SOURCE RECORDS.
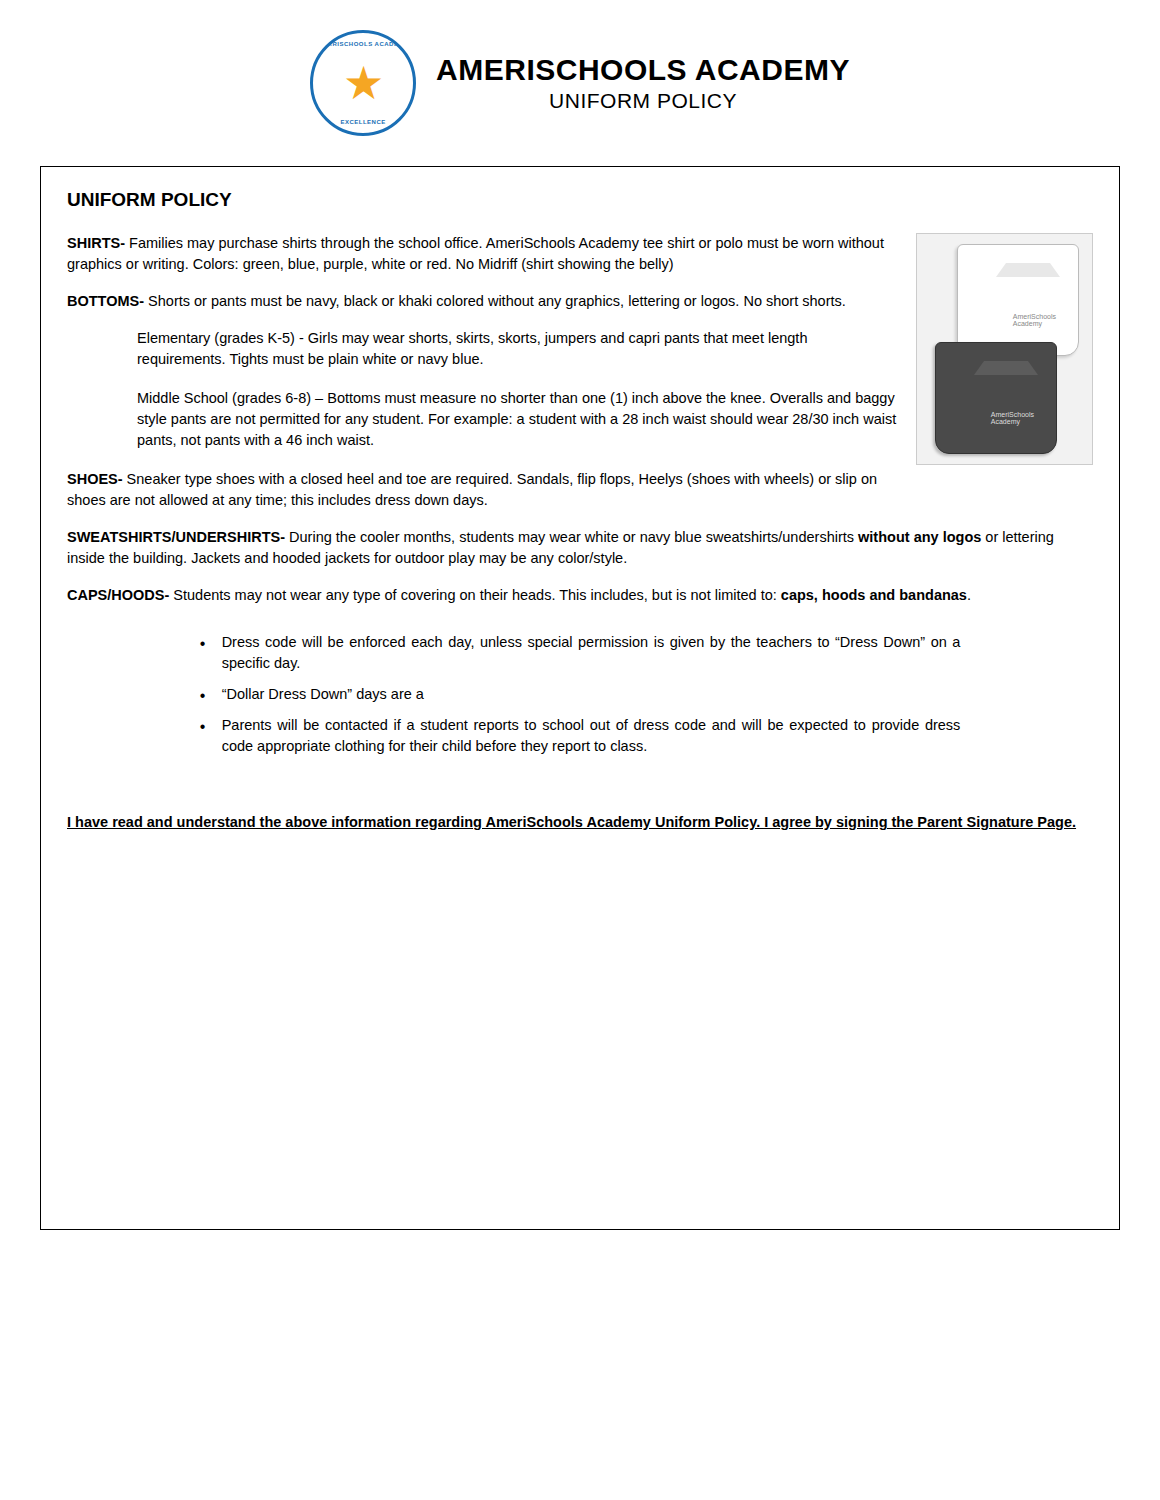AMERISCHOOLS ACADEMY
★
EXCELLENCE
AMERISCHOOLS ACADEMY
UNIFORM POLICY
UNIFORM POLICY
AmeriSchools
Academy
AmeriSchools
Academy
SHIRTS- Families may purchase shirts through the school office. AmeriSchools Academy tee shirt or polo must be worn without graphics or writing. Colors: green, blue, purple, white or red. No Midriff (shirt showing the belly)
BOTTOMS- Shorts or pants must be navy, black or khaki colored without any graphics, lettering or logos. No short shorts.
Elementary (grades K-5) - Girls may wear shorts, skirts, skorts, jumpers and capri pants that meet length requirements. Tights must be plain white or navy blue.
Middle School (grades 6-8) – Bottoms must measure no shorter than one (1) inch above the knee. Overalls and baggy style pants are not permitted for any student. For example: a student with a 28 inch waist should wear 28/30 inch waist pants, not pants with a 46 inch waist.
SHOES- Sneaker type shoes with a closed heel and toe are required. Sandals, flip flops, Heelys (shoes with wheels) or slip on shoes are not allowed at any time; this includes dress down days.
SWEATSHIRTS/UNDERSHIRTS- During the cooler months, students may wear white or navy blue sweatshirts/undershirts without any logos or lettering inside the building. Jackets and hooded jackets for outdoor play may be any color/style.
CAPS/HOODS- Students may not wear any type of covering on their heads. This includes, but is not limited to: caps, hoods and bandanas.
Dress code will be enforced each day, unless special permission is given by the teachers to “Dress Down” on a specific day.
“Dollar Dress Down” days are a
Parents will be contacted if a student reports to school out of dress code and will be expected to provide dress code appropriate clothing for their child before they report to class.
I have read and understand the above information regarding AmeriSchools Academy Uniform Policy. I agree by signing the Parent Signature Page.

DIRECTIONS FOR THIS TASK. Give back the listing unchanged. Strip out the pictures.

RESPONSE TO THIS EXERCISE.
AMERISCHOOLS ACADEMY
★
EXCELLENCE
AMERISCHOOLS ACADEMY
UNIFORM POLICY
UNIFORM POLICY
AmeriSchools
Academy
AmeriSchools
Academy
SHIRTS- Families may purchase shirts through the school office. AmeriSchools Academy tee shirt or polo must be worn without graphics or writing. Colors: green, blue, purple, white or red. No Midriff (shirt showing the belly)
BOTTOMS- Shorts or pants must be navy, black or khaki colored without any graphics, lettering or logos. No short shorts.
Elementary (grades K-5) - Girls may wear shorts, skirts, skorts, jumpers and capri pants that meet length requirements. Tights must be plain white or navy blue.
Middle School (grades 6-8) – Bottoms must measure no shorter than one (1) inch above the knee. Overalls and baggy style pants are not permitted for any student. For example: a student with a 28 inch waist should wear 28/30 inch waist pants, not pants with a 46 inch waist.
SHOES- Sneaker type shoes with a closed heel and toe are required. Sandals, flip flops, Heelys (shoes with wheels) or slip on shoes are not allowed at any time; this includes dress down days.
SWEATSHIRTS/UNDERSHIRTS- During the cooler months, students may wear white or navy blue sweatshirts/undershirts without any logos or lettering inside the building. Jackets and hooded jackets for outdoor play may be any color/style.
CAPS/HOODS- Students may not wear any type of covering on their heads. This includes, but is not limited to: caps, hoods and bandanas.
Dress code will be enforced each day, unless special permission is given by the teachers to “Dress Down” on a specific day.
“Dollar Dress Down” days are a
Parents will be contacted if a student reports to school out of dress code and will be expected to provide dress code appropriate clothing for their child before they report to class.
I have read and understand the above information regarding AmeriSchools Academy Uniform Policy. I agree by signing the Parent Signature Page.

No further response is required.